Work instruction>
Which lines of the entries hold the string "LIST"? Copy each one.

=== Begin Enclosure ===

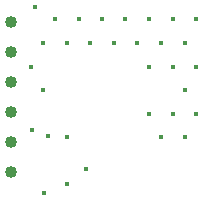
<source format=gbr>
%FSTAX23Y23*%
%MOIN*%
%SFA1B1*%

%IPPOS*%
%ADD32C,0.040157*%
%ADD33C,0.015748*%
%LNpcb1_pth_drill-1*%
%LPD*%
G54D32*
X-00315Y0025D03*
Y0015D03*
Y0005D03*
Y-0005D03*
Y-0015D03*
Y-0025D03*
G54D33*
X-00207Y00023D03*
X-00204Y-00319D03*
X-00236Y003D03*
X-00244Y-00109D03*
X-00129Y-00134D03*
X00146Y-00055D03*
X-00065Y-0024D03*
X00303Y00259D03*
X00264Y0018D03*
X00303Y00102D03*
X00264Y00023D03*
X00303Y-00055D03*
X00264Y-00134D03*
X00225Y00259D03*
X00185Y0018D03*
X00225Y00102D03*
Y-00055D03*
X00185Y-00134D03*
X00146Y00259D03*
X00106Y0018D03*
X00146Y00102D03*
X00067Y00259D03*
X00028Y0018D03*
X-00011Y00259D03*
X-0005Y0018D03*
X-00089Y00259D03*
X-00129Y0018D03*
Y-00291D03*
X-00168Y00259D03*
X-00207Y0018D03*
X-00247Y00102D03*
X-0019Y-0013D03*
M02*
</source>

=== End Enclosure ===
=== Begin Enclosure ===

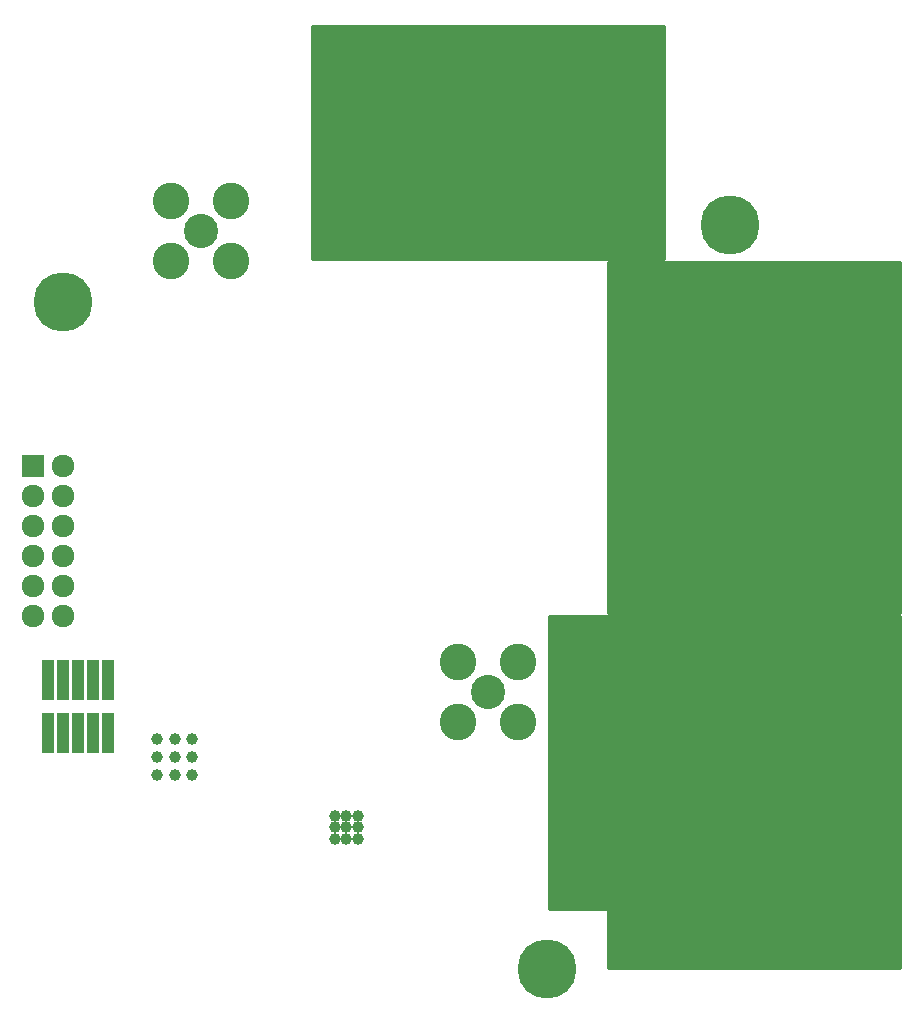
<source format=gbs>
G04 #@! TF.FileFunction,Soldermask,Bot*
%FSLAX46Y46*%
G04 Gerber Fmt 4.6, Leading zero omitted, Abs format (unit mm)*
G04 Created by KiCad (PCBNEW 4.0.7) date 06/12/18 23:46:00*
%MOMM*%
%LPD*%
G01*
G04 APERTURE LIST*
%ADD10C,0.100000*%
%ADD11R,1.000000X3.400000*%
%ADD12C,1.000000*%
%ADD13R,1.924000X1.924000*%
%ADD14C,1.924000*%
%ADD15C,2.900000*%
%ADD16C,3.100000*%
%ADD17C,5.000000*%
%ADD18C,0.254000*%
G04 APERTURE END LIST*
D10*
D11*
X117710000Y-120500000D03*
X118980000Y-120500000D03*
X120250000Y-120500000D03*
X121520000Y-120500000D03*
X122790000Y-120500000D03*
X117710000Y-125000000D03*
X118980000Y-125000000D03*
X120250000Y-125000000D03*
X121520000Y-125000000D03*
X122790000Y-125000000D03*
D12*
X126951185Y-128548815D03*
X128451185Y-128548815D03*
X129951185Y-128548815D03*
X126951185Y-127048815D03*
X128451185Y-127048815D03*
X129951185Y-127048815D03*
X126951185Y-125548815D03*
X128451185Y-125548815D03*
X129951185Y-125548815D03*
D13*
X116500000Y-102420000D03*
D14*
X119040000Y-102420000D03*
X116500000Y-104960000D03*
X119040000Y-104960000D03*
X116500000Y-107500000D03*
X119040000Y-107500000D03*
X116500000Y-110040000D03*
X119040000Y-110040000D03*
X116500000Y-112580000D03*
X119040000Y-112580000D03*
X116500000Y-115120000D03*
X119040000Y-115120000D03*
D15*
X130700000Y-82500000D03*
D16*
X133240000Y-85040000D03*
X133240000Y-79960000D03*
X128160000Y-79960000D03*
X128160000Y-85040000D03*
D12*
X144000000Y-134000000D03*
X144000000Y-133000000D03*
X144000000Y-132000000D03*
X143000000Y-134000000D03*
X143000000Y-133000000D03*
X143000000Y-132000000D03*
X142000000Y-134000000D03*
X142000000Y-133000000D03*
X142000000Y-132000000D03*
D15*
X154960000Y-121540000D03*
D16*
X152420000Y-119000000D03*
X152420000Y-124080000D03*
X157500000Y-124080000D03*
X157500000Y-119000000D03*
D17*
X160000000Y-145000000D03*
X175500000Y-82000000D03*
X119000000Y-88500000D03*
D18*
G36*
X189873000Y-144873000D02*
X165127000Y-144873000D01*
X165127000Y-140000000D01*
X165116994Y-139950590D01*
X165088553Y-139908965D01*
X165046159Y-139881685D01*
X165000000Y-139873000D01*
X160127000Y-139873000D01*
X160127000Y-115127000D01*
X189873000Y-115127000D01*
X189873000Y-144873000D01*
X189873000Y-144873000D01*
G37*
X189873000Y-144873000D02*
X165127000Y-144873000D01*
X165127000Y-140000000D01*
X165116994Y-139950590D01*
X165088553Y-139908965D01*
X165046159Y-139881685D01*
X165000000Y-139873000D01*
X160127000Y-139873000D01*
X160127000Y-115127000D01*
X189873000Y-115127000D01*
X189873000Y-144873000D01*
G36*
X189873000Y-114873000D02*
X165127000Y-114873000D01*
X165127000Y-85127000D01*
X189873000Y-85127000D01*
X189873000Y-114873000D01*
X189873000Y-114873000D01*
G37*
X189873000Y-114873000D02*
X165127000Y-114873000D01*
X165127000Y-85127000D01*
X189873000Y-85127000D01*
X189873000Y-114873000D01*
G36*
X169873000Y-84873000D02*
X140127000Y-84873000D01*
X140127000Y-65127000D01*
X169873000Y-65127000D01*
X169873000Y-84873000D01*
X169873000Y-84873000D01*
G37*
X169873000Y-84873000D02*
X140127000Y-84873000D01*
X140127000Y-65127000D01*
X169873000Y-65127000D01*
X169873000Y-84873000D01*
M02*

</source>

=== End Enclosure ===
=== Begin Enclosure ===

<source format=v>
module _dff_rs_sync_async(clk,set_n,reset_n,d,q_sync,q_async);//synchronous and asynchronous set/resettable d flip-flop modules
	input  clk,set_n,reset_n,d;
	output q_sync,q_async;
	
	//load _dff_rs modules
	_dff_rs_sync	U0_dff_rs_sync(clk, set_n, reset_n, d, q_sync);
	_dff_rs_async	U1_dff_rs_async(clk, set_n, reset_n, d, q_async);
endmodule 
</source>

=== End Enclosure ===

Written answer>
G04 APERTURE LIST*
G04 APERTURE END LIST*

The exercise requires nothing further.